You should always pick the deployment model that is easiest to operate.

What's actually true

Operational ease is one factor, but compliance, data-residency, and latency requirements can override it. Ignoring a binding residency or compliance rule to pick the lower-ops option is a design error the exam specifically tests.

How this shows up on the exam

Domain 1 questions on this knowledge point present an organisation with constraints and ask which deployment model fits. The reliable method is to read for compliance, latency, and operational-capacity signals and choose on those, while refusing any answer that ties the decision to model capability. A binding data-residency or compliance rule tends to force self-hosting; thin operational capacity with no such rule tends to favour managed, Anthropic-hosted hosting.

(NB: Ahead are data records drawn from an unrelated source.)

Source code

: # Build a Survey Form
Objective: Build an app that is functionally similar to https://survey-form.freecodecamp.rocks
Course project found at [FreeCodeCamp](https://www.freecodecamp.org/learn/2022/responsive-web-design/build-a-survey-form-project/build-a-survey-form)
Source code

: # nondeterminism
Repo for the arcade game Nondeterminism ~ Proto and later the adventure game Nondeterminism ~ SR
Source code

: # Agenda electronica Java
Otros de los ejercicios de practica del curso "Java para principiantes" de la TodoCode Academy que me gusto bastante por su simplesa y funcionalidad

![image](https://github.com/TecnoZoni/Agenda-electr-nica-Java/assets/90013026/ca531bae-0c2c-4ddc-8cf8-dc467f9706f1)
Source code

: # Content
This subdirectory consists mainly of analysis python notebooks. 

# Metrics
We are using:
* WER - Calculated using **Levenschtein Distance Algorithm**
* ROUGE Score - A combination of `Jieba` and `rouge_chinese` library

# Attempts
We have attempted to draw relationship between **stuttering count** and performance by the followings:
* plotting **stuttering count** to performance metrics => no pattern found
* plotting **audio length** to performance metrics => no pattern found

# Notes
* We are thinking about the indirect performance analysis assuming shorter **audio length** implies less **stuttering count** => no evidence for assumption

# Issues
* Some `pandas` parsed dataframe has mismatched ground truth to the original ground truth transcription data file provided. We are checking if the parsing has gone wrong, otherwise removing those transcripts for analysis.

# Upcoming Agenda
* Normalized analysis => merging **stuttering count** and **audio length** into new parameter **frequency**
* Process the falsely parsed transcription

This knowledge point closes out the construction task statement alongside the Agent SDK fundamentals and custom loops and deterministic hooks. Together they cover how you build an agent and where you run it, which only becomes relevant once the workflow versus agent decision has already told you an agent is warranted. Keeping deployment separate from capability in your head is what makes these scenarios quick to answer.

Check your understanding

A bank must deploy a Claude agent under a rule that all customer data remain within its own controlled infrastructure. Which deployment model fits, and on what basis?

People also ask

What is the difference between self-hosted and Anthropic-hosted agents?
Self-hosting runs the agent on infrastructure you control, giving control over data residency, networking, and custom setup at the cost of operating the runtime. An Anthropic-hosted, managed deployment reduces operational burden but constrains where and how the agent runs.
Does self-hosting change what the model can do?
No. The deployment model changes only where and how the agent executes. Model capability is the same across self-hosted and managed deployments.
When should I self-host an agent?
When compliance, data-residency, networking, or custom-infrastructure requirements demand that control, and you have the operational capacity to run the runtime yourself.